America prides itself on its standards of equity and justice, and much of our legislation reflects that spirit. However, knowing the laws, one's individual rights, and how "due process" works is as important a factor as the laws themselves. Unfortunately, our students often suffer from inequitable access to that information. Here are some resources that might help.
Five resources to help students understand legal issues that may come up during the COVID-19 pandemic:
Understanding Legal Issues
When a person needs information of a personal or confidential nature, they are frequently reluctant to approach a stranger to ask for help. The Legal Service of New Jersey - a non-profit legal aid organization - has set up a website to help overcome that obstacle. While not a replacement for actual legal advice or representation, the LSNJLAW website is a great place to gain a basic understanding of the legal issues involved in a specific situation. The website is easy to navigate and is divided into clear categories with access to resources, legal forms, manuals, and articles to help answer questions anyone might have. There is even a search function.
Legal Services of New Jersey
Legal Services of New Jersey, to quote their mission statement, "seeks to secure equal substantive and procedural justice for all economically disadvantaged people" and what greater mission is there? The organization manages a statewide effort to provide free legal assistance, information, and referrals to low-income people in civil matters. They can be reached either through the website's online intake form or by phone through their hotline. Just click on "EN ESPAÑOL" in the upper right corner to assess the Spanish version of the website.
ACLU of New Jersey
The American Civil Liberties Union was founded in 1920 in reaction to the U.S. government's clampdown of the labor movement. One hundred years later, the ACLU of New Jersey - our local branch of the organization - is still defending our civil rights. The organization not only advocates for equitable legislation, but represents individuals in court as well. If one of your students feels their civil rights are being violated, they can file a complaint with the ACLU of NJ at the link above.

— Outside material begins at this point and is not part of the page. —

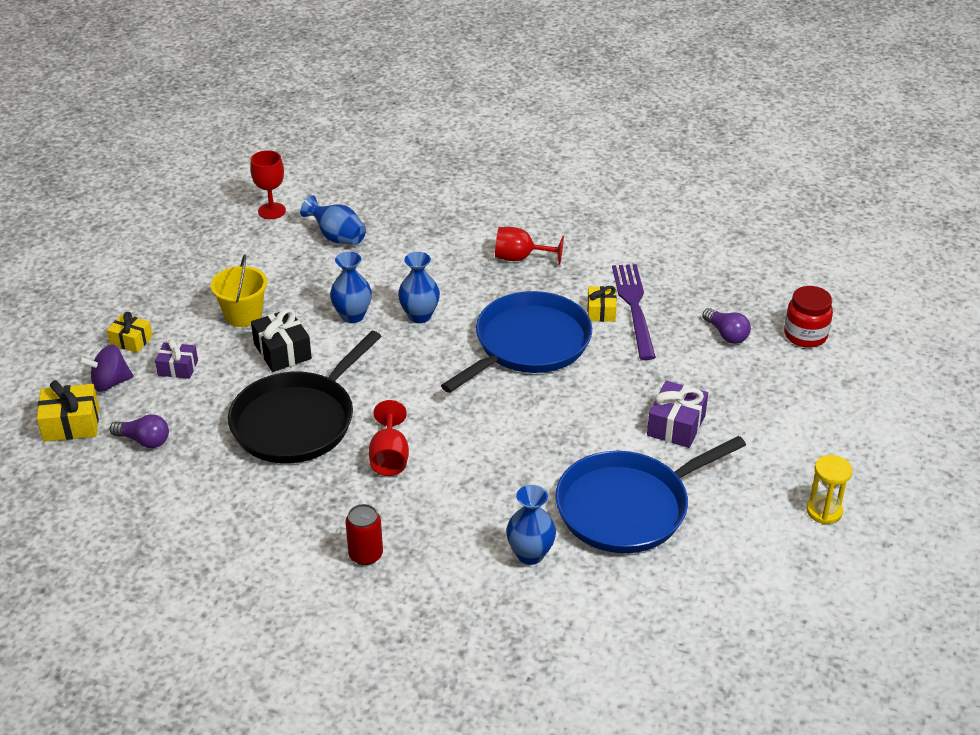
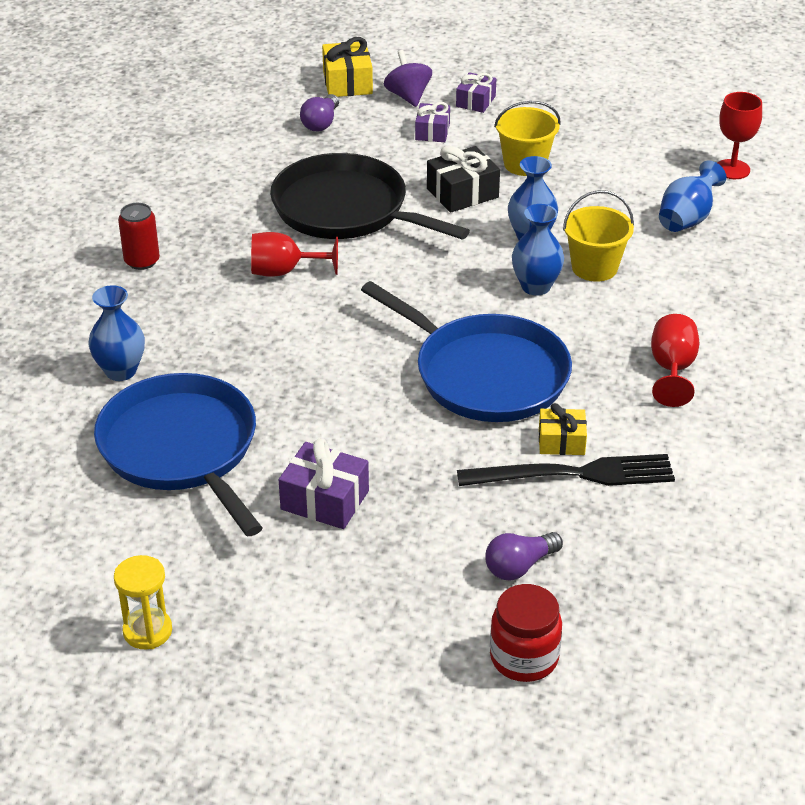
camera: 90 degrees right, 0 degrees up
(131, 340) = (475, 101): yellow gift -> purple gift
(396, 286) = (594, 267): none -> yellow bucket
(634, 307) = (574, 474): purple fork -> black fork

New Jersey Division on Civil Rights
Discrimination is a daily part of many of our lives, ranging from the slight to the severe. The State of New Jersey has a specific department for handling discrimination in employment, housing, and places of public accommodation, the New Jersey Division on Civil Rights. As part of the state Office of the Attorney General, the Division on Civil Rights employs investigators, attorneys, and professional support staff to review discrimination complaints. The department also participates in educational outreach efforts on anti-discrimination laws.
New Jersey Department of Community Affairs Landlord-Tenant Information
The New Jersey Department of Community Affairs has a fairly comprehensive Landlord-Tenant webpage with a slew of information to inform residential landlords and tenants of their rights and responsibilities. The webpage provides links to informational PDFs on the pertinent laws regarding a comprehensive list of landlord-tenant issues ranging from condominium conversion, eviction, lease termination, foreclosures, and more.
We hope you will find these resources helpful.